To-do list:
• a. According to the OpenCL and SYCL tutorial, which OpenCL version is the most widely supported baseline?
• b. Name every oneAPI domain-specific library that the OpenCL and SYCL tutorial lists by name.
• c. From the OpenCL and SYCL tutorial, quote everything from "Welcome back, heterogeneous" down to "supercharge your development.".

Selected excerpt:
..........

Javad

Posted on Feb 14

Advanced GPU Optimization: OpenCL & SYCL from zero to hero - Part 2

#programming #ai #tutorial #discuss

Welcome back, heterogeneous computing enthusiasts! In our previous guides, we covered the fundamentals of OpenCL and SYCL, from setting up your environment to writing basic kernels and optimizing them with local memory. Now it's time to go deeper. In this advanced tutorial, we'll explore:

Key features of the OpenCL specification (2.x/3.0) that enable sophisticated programming.
What SYCL 2020 brings to the table, including unified shared memory and group algorithms.
Implementation of complex parallel patterns: reductions, scans, and stencils.
How to target CPUs, GPUs, and FPGAs with SYCL and compare performance.
A tour of oneAPI's domain‑specific libraries (oneMKL, oneDNN, oneDPL, etc.) that supercharge your development.

Whether you're looking to squeeze every drop of performance from your hardware or write portable code that scales across architectures, this guide has you covered.

Part 1: Deep Dive into the OpenCL Specification

The OpenCL specification has evolved significantly. While OpenCL 1.2 is the most widely supported baseline, modern devices support newer features that can greatly simplify and accelerate development. Let's look at the highlights.

..........

(Bounding box annotations)
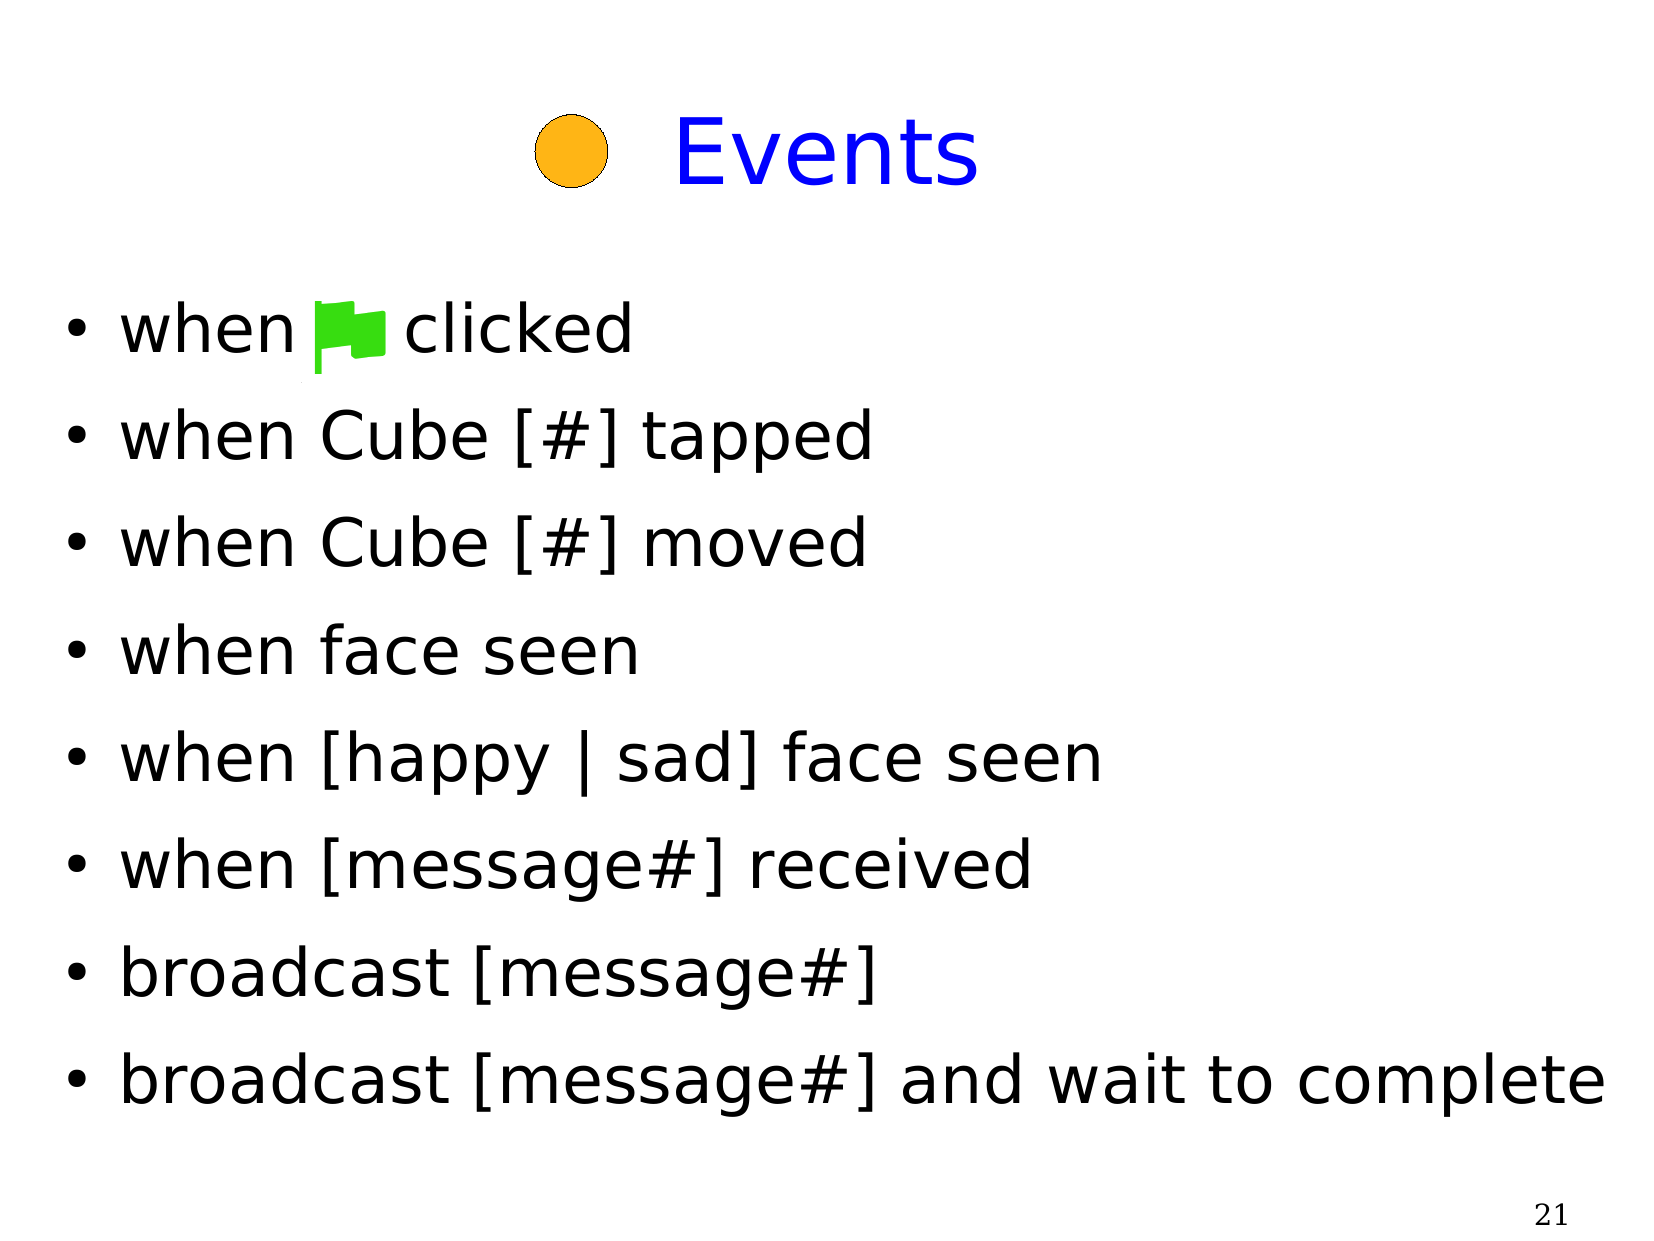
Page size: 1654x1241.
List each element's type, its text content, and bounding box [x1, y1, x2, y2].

title Events [82, 49, 1571, 257]
list when clicked when Cube [#] tapped when Cube [#] moved when face seen when [happy | sad] face seen when [message#] received broadcast [message#] broadcast [message#] and wait to complete [47, 290, 1619, 1197]
text_box [534, 114, 608, 188]
picture [301, 290, 394, 383]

..........

Solutions below:
• a. OpenCL 1.2

• b. oneMKL, oneDNN, oneDPL

• c.
Welcome back, heterogeneous computing enthusiasts! In our previous guides, we covered the fundamentals of OpenCL and SYCL, from setting up your environment to writing basic kernels and optimizing them with local memory. Now it's time to go deeper. In this advanced tutorial, we'll explore:

Key features of the OpenCL specification (2.x/3.0) that enable sophisticated programming.
What SYCL 2020 brings to the table, including unified shared memory and group algorithms.
Implementation of complex parallel patterns: reductions, scans, and stencils.
How to target CPUs, GPUs, and FPGAs with SYCL and compare performance.
A tour of oneAPI's domain‑specific libraries (oneMKL, oneDNN, oneDPL, etc.) that supercharge your development.